BRIEF: Include only the line with "# List all duplicated valu" and the lines after it, each reproduced exactly as it stands in the entries below.
+-------+
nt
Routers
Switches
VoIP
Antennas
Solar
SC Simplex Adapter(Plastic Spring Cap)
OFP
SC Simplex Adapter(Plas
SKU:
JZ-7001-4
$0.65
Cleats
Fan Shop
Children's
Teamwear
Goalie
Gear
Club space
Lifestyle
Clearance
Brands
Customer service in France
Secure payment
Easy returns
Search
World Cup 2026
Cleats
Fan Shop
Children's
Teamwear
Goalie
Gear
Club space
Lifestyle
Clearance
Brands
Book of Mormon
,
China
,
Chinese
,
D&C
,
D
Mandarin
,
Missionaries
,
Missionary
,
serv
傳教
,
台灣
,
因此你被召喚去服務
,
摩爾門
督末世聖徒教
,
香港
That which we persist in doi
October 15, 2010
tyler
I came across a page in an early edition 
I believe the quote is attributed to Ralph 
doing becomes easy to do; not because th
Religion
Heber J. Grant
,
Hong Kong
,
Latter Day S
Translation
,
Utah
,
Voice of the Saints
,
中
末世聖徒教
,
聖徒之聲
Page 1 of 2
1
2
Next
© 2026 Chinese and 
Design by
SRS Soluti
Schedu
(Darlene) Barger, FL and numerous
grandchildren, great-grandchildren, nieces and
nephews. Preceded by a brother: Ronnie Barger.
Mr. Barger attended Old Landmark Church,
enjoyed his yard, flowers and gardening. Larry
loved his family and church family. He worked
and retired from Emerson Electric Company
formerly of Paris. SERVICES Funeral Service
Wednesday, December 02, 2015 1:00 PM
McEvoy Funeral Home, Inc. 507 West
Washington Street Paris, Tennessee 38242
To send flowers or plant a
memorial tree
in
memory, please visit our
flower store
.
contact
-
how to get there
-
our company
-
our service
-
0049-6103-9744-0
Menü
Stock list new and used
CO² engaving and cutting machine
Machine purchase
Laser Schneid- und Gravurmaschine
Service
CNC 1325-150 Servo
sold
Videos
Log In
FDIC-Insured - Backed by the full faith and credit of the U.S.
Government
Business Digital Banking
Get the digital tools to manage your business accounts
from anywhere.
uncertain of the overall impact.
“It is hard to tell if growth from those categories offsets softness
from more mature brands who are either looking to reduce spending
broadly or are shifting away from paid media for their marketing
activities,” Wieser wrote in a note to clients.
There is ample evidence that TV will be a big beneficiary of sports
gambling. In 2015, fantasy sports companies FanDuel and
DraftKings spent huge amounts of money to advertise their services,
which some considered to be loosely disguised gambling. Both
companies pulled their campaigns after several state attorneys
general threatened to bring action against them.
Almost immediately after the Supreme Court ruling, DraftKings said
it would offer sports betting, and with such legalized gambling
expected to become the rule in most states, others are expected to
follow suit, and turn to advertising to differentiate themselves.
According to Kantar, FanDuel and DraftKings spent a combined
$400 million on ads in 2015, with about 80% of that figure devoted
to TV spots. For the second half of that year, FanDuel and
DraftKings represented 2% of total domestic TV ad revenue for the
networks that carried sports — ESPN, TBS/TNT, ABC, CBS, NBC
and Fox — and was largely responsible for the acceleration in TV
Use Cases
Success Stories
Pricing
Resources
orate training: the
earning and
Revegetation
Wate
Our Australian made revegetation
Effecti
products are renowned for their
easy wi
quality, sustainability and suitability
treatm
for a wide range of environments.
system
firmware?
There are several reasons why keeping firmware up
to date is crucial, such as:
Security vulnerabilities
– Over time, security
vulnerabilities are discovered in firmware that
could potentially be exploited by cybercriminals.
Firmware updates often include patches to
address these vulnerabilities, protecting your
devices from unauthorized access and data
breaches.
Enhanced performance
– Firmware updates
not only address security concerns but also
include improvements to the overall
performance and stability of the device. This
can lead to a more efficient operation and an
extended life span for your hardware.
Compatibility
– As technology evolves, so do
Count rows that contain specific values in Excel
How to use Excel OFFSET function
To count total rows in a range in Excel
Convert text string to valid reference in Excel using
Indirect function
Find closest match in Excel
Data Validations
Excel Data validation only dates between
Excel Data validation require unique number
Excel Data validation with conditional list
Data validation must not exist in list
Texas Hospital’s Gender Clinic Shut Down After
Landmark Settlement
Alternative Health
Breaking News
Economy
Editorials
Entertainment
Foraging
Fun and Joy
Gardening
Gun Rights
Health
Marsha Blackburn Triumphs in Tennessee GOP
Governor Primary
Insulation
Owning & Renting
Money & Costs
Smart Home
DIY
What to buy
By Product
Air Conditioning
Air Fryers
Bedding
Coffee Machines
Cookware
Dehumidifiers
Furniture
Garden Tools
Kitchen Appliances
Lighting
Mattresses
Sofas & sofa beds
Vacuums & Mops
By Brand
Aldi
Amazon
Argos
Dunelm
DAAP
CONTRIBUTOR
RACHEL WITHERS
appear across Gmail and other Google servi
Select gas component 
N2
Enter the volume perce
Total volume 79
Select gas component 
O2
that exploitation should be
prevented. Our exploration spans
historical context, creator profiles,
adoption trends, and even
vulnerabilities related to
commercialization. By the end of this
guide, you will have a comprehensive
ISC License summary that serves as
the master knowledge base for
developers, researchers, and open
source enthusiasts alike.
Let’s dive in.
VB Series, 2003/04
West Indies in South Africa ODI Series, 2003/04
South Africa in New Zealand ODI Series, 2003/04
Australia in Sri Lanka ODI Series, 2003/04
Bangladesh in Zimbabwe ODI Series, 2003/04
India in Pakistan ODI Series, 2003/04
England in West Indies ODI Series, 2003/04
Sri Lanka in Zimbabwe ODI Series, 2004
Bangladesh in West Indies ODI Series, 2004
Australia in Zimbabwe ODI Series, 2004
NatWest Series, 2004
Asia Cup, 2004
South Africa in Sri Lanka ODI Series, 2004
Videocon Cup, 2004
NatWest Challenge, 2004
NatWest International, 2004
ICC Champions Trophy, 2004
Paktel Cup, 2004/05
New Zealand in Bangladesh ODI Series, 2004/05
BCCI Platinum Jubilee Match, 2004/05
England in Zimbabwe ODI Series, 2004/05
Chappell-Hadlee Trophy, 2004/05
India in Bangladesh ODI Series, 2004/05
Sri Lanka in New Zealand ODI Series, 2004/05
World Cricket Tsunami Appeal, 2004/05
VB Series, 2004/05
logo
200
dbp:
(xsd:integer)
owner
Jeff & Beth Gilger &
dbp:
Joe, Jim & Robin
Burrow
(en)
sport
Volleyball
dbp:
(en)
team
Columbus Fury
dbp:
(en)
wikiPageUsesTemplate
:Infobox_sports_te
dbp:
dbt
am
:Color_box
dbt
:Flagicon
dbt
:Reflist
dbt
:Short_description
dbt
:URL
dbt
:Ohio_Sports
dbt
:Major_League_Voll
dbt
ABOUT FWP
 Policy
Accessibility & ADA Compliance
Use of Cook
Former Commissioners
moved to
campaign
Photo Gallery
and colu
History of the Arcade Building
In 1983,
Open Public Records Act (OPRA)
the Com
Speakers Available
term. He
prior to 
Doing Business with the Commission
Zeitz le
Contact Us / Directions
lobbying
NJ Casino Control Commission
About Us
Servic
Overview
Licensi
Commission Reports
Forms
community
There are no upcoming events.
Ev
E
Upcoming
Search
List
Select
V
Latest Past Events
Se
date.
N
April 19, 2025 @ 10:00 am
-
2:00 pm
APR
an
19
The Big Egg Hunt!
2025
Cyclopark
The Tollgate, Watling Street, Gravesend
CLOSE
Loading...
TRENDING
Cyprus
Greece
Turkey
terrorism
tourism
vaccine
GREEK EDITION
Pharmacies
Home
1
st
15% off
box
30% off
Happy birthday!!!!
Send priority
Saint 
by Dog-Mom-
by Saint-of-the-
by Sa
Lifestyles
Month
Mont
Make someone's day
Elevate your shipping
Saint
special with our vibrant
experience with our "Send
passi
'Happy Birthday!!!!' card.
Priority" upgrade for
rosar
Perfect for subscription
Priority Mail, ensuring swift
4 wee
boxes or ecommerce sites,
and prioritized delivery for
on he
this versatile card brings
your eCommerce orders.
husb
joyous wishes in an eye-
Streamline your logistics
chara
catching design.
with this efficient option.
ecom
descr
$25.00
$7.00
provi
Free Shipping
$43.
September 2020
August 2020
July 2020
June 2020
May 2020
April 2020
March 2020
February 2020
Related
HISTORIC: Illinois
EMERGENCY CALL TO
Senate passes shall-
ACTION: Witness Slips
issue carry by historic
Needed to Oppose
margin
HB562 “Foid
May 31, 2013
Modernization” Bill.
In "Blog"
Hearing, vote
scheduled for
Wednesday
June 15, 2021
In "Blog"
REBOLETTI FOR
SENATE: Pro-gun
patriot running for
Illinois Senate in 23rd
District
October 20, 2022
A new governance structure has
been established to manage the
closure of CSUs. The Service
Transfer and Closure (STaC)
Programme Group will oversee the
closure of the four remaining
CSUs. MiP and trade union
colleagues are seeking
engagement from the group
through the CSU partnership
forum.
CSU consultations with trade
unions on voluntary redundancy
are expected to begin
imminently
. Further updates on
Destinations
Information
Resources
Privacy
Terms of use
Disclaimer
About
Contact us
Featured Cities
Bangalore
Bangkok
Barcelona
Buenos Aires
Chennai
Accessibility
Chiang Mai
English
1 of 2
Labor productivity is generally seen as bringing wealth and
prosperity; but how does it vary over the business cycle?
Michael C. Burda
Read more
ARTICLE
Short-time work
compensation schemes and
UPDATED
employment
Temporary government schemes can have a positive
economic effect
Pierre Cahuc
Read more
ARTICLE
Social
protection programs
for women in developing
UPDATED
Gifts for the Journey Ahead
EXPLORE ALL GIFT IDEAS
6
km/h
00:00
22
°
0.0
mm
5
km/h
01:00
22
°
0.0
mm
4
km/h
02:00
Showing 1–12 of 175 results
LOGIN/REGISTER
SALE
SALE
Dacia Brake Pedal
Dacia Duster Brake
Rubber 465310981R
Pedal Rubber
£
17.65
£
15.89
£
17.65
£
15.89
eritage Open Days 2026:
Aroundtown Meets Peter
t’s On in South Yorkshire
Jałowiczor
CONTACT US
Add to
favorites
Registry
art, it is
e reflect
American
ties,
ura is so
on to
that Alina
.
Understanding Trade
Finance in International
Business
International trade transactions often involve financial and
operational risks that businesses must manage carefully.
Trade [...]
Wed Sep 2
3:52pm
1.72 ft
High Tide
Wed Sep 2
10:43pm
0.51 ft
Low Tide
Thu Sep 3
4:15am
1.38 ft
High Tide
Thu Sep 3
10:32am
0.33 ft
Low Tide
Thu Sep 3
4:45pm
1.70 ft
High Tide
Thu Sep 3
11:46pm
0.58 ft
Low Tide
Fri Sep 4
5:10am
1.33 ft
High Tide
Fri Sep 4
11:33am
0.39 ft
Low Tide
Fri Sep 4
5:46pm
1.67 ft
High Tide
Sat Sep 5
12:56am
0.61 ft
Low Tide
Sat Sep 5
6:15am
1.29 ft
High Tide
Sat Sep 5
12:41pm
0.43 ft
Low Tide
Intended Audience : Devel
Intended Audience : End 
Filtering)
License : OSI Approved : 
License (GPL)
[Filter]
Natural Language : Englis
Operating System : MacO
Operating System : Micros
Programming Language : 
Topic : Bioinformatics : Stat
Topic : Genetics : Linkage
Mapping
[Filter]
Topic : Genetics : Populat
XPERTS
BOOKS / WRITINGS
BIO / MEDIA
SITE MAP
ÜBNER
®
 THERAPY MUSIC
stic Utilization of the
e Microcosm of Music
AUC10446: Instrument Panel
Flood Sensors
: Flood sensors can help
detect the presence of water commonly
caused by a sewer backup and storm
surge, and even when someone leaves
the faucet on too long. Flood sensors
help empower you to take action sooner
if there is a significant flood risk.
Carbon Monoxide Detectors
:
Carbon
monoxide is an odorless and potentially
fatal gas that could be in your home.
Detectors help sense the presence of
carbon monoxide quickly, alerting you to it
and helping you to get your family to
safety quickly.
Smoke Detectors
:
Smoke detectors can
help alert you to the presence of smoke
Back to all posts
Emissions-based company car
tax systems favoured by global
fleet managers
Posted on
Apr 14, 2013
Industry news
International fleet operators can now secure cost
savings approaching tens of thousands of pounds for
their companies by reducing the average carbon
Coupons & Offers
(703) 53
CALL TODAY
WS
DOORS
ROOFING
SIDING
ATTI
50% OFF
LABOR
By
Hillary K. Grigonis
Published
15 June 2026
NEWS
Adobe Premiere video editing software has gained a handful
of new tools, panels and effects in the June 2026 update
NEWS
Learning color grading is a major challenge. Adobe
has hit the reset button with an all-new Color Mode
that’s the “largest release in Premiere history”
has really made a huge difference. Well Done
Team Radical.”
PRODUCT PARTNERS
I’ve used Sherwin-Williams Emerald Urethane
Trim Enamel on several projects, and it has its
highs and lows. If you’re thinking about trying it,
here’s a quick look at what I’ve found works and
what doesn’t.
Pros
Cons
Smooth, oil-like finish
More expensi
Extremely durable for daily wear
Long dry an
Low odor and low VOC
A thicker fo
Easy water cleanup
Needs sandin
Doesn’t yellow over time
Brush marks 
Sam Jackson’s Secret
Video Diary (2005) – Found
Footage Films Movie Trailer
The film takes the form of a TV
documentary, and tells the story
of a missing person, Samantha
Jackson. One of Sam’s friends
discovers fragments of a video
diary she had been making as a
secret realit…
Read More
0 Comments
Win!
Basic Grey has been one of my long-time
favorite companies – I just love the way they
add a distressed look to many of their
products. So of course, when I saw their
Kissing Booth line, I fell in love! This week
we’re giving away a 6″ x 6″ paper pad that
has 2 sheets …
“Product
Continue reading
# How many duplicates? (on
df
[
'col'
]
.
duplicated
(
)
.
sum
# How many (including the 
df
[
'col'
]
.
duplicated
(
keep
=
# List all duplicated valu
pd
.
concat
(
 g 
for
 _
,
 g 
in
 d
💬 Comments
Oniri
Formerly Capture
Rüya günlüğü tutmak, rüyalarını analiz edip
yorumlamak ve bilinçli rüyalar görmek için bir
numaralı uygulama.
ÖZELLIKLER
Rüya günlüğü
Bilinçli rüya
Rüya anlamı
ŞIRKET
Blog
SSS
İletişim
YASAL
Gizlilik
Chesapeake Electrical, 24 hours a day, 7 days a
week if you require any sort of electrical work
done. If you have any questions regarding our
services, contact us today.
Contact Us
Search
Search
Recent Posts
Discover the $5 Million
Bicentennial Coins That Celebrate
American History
+-------+
RESPONSE BOX:
# List all duplicated valu
pd
.
concat
(
 g 
for
 _
,
 g 
in
 d
💬 Comments
Oniri
Formerly Capture
Rüya günlüğü tutmak, rüyalarını analiz edip
yorumlamak ve bilinçli rüyalar görmek için bir
numaralı uygulama.
ÖZELLIKLER
Rüya günlüğü
Bilinçli rüya
Rüya anlamı
ŞIRKET
Blog
SSS
İletişim
YASAL
Gizlilik
Chesapeake Electrical, 24 hours a day, 7 days a
week if you require any sort of electrical work
done. If you have any questions regarding our
services, contact us today.
Contact Us
Search
Search
Recent Posts
Discover the $5 Million
Bicentennial Coins That Celebrate
American History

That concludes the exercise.